Sobre Panelas, Janelas, Ruas e Caminhos

As panelas e os gritos são legítimas expressões de uma visão do quadro geral brasileiro. Não é a única, nem a majoritária, mas é legítima. Ninguém pode ser obrigado a concordar com qualquer governo.

As panelas e os gritos não são as únicas expressões legítimas de visão do quadro geral brasileiro. Há outras, majoritárias ou não, igualmente legítimas.
Ninguém pode ser obrigado a concordar com quem faz barulho, apenas por que o fazem.

A única expressão ilegítima é aquela que prega solução não institucional para uma crise (séria) de governabilidade.

O Governo Dilma não conseguiu formar maioria no Parlamento. Isto é grave. Se estivéssemos em regime parlamentarista, novas eleições estariam sendo convocadas pelo Chefe do Estado. Mas nosso regime é presidencialista. Nele, o mandato do Chefe de Estado e de Governo, ambos encarnados na mesma pessoa do Presidente da República, não pode ser encurtado, a não ser por licença (um encurtamento branco), renúncia, impugnação de mandato, impeachment ou falecimento.

A saúde da nossa presidente vai bem – e não há nada que a convença a passar quatro anos sabáticos na Universidade de Pequim -, então licença, por ora, está descartada. E seu falecimento, também, mas a vida é frágil. A vida sob pressão, fragilíssima.

Renúncia está descartada. Ela mesma disse que não renuncia, nem se mata – não teremos um segundo Getúlio. No entanto, se Dilma renunciasse, assumiria Michel Temer até 31.12.2018.

A ação de impugnação de mandato só poderia ter sido movida até 15 dias da diplomação. Estamos a meses dela. Precluiu. Mas dependeria de prova de abuso de poder econômico, corrupção ou fraude. Se tivesse sido movida e a ela dado provimento, Dilma e Temer cairiam, e teriam lugar novas eleições – das quais, é sempre bom lembrar, Lula poderia participar como candidato.

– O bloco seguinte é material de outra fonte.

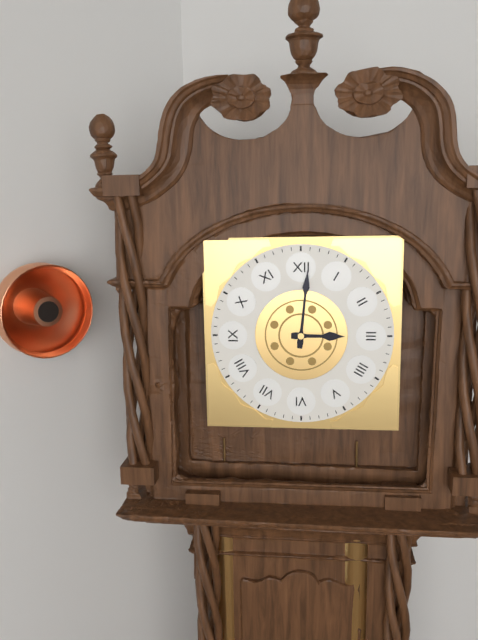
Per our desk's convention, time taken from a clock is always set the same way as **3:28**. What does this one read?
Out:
**3:01**
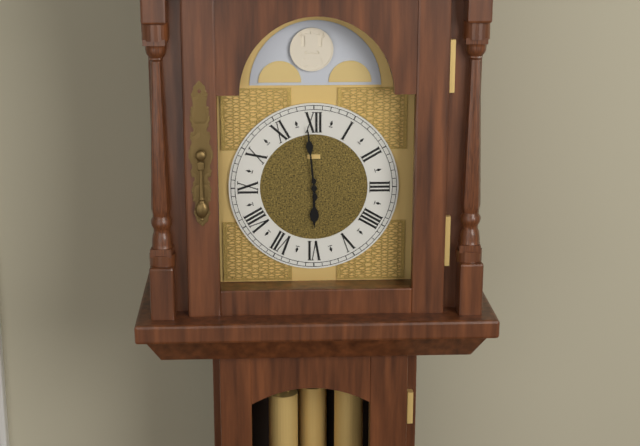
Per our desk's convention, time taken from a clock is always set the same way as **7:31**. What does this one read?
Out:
**5:59**
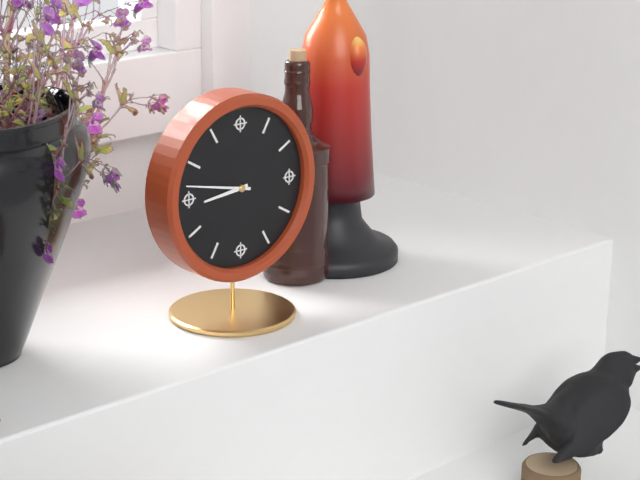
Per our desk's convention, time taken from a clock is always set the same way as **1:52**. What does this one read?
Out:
**8:47**
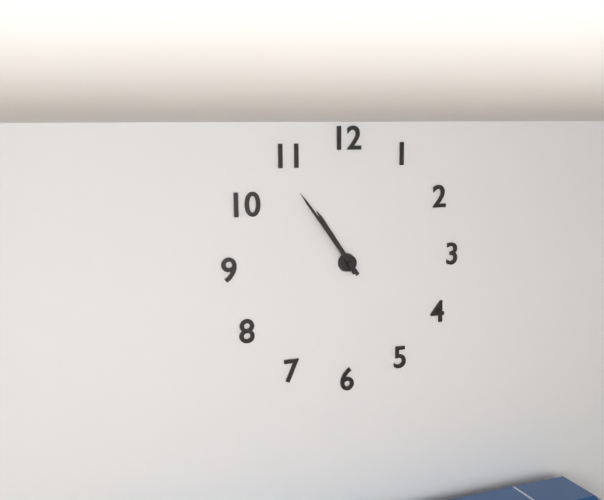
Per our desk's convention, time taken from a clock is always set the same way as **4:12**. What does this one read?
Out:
**10:54**
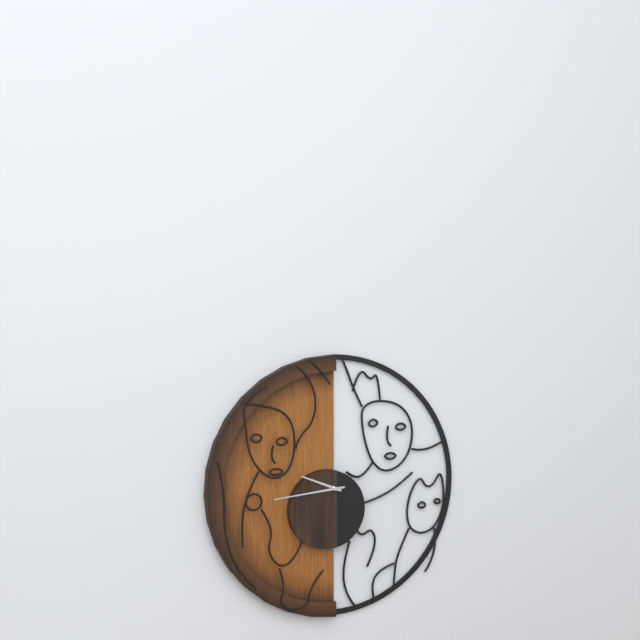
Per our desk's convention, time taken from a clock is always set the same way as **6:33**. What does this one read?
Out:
**9:44**
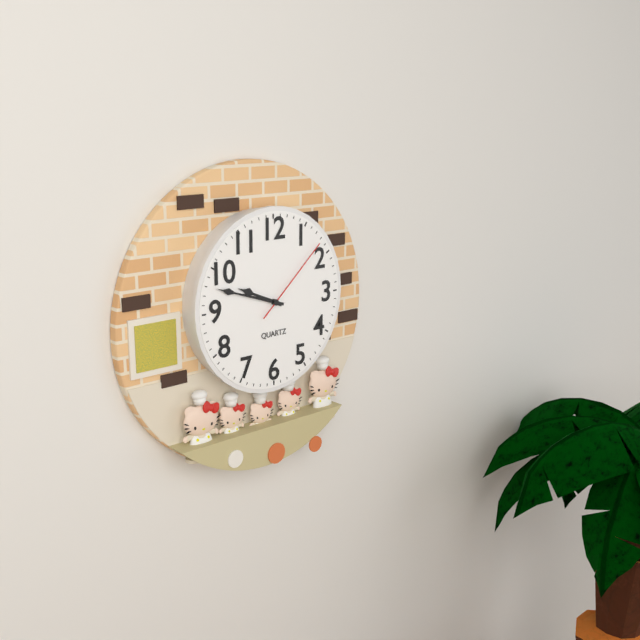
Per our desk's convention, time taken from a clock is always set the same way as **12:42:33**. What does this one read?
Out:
**9:48:08**
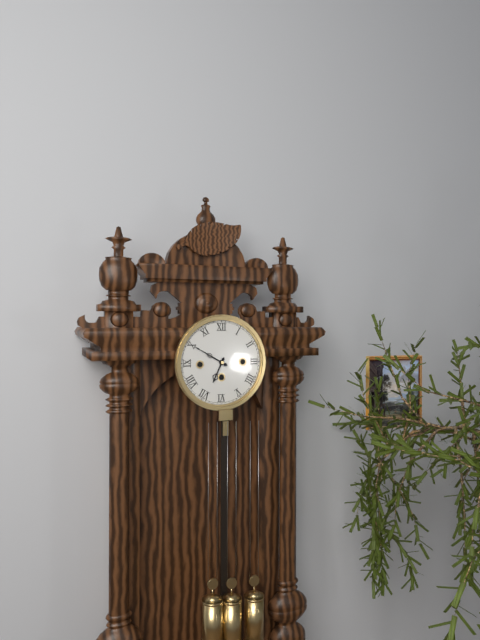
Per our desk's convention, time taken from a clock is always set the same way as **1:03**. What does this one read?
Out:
**6:50**
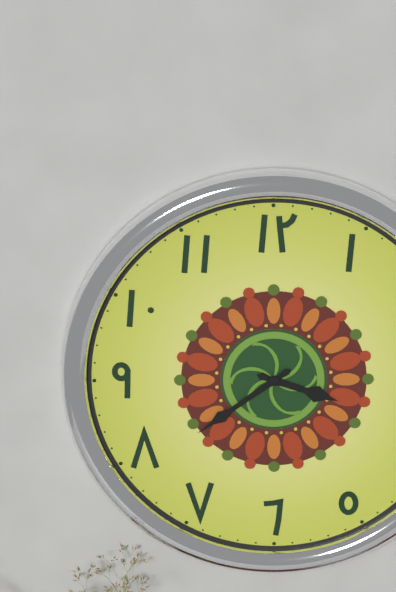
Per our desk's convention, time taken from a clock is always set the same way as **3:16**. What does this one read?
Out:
**3:39**
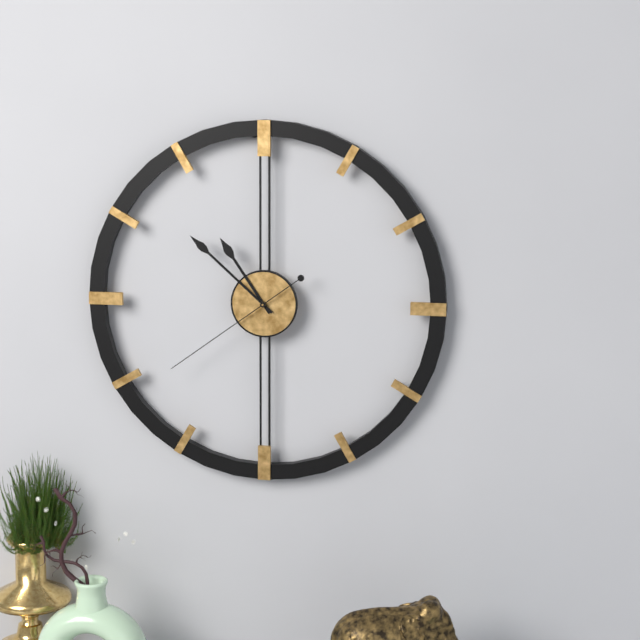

Não há base para impeachment: crime comissivo previsto na Lei de Crimes de Responsabilidade (http://www.planalto.gov.br/ccivil_03/leis/l1079.htm). Não há impeachment por incompetência, inépcia, imperícia ou omissão (no Parlamentarismo, na prática, há). A CPI da Petrobras tem o firme intento de encontrar ligação da presidente com algum crime. Se um crime vier a ser imputável a ela, poderemos assistir a um processo de impeachment.

Na hipótese ainda remota de impeachment, é bom esclarecer que quem assume, de novo, é Michel Temer.

Toda alternativa fora das hipóteses acima implica ruptura da ordem constitutional. É golpe. Não há legitimidade em golpe dado numa democracia – e vivemos numa, com as instituições funcionando tanto que vemos escândalos todo dia, escândalos dos quais nada se saberia, se não estivéssemos, bem, numa democracia, com as instituições funcionando. É assim o círculo virtuoso de uma República onde o Estado de Direito funciona.

Gente graúda está na cadeia. Gente graúda está sendo investigada. Sem democracia, nada disso estaria acontecendo – e nada disso aconteceu antes de alcançarmos o atual estágio de maturidade das instituições, um estágio que se perderia com a regressão a um regime sustentado por um golpe.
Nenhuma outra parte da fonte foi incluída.